Foresight News|Feb 10, 2026 09:42
**[Wintermute: Last Week's Capitulation Selling May Lead to a Volatile Bottoming Phase]**
Foresight News reports that Wintermute stated last week’s market exhibited characteristics of capitulation selling: volatility surged, over $2.5 billion in leveraged positions were liquidated, and buying support emerged around the $60,000 price level. Open interest continued to accumulate during the decline, while funding rates turned sharply negative due to short positions increasing. A violent rebound occurred on Friday. In an environment of subdued spot trading volume, leveraged positions are dominating price movements. If open interest fails to rebuild significantly, the market is unlikely to establish a sustainable directional trend. Structural recovery requires the return of spot demand, but there are currently no clear signs of this.
The more severe reality is that digital asset institutions are collectively holding unrealized losses of approximately $25 billion, concentrated among a few entities. Bitcoin’s price has fallen below the cost basis of most institutional holdings, and net asset premium rates continue to compress. These entities are more likely to adopt a wait-and-see approach rather than act as marginal buyers.

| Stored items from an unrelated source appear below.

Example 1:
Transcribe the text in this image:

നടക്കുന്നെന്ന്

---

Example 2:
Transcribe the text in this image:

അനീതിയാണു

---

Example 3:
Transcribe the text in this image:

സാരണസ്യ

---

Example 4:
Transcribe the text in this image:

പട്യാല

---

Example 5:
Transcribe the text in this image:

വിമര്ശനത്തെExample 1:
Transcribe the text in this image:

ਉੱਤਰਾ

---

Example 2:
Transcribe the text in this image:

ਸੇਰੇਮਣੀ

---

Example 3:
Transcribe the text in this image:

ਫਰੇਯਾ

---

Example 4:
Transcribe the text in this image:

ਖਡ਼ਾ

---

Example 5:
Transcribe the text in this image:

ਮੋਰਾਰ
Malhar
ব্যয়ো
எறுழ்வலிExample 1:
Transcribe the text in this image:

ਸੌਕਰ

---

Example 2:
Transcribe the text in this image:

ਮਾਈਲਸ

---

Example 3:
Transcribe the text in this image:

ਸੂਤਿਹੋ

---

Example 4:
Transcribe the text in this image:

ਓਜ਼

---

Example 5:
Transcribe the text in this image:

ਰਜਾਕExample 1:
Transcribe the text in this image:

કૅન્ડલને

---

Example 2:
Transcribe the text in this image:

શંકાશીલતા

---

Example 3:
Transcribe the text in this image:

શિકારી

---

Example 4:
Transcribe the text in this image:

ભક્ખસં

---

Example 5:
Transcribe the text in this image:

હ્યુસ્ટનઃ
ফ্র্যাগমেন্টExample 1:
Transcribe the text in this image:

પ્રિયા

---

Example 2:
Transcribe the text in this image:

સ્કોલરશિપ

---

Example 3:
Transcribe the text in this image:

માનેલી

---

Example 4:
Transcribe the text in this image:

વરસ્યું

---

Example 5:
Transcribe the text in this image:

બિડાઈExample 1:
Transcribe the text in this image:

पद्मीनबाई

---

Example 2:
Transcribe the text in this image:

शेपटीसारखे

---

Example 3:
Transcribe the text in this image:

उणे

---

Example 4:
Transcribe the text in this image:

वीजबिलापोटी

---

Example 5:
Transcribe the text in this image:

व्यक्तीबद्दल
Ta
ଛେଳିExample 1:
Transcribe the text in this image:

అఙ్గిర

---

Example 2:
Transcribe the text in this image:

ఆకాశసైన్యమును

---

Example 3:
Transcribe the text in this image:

In the current environment, their incentive to replenish capital through new financing has significantly diminished. The market may enter a phase of heightened volatility and bottoming consolidation. Sustained upward movement is unlikely until Coinbase premiums turn positive, ETF fund flows reverse, and basis rates stabilize. Currently, retail funds are dispersed across other asset classes, while institutional funds flowing through ETFs and derivatives have become the core factor driving market direction.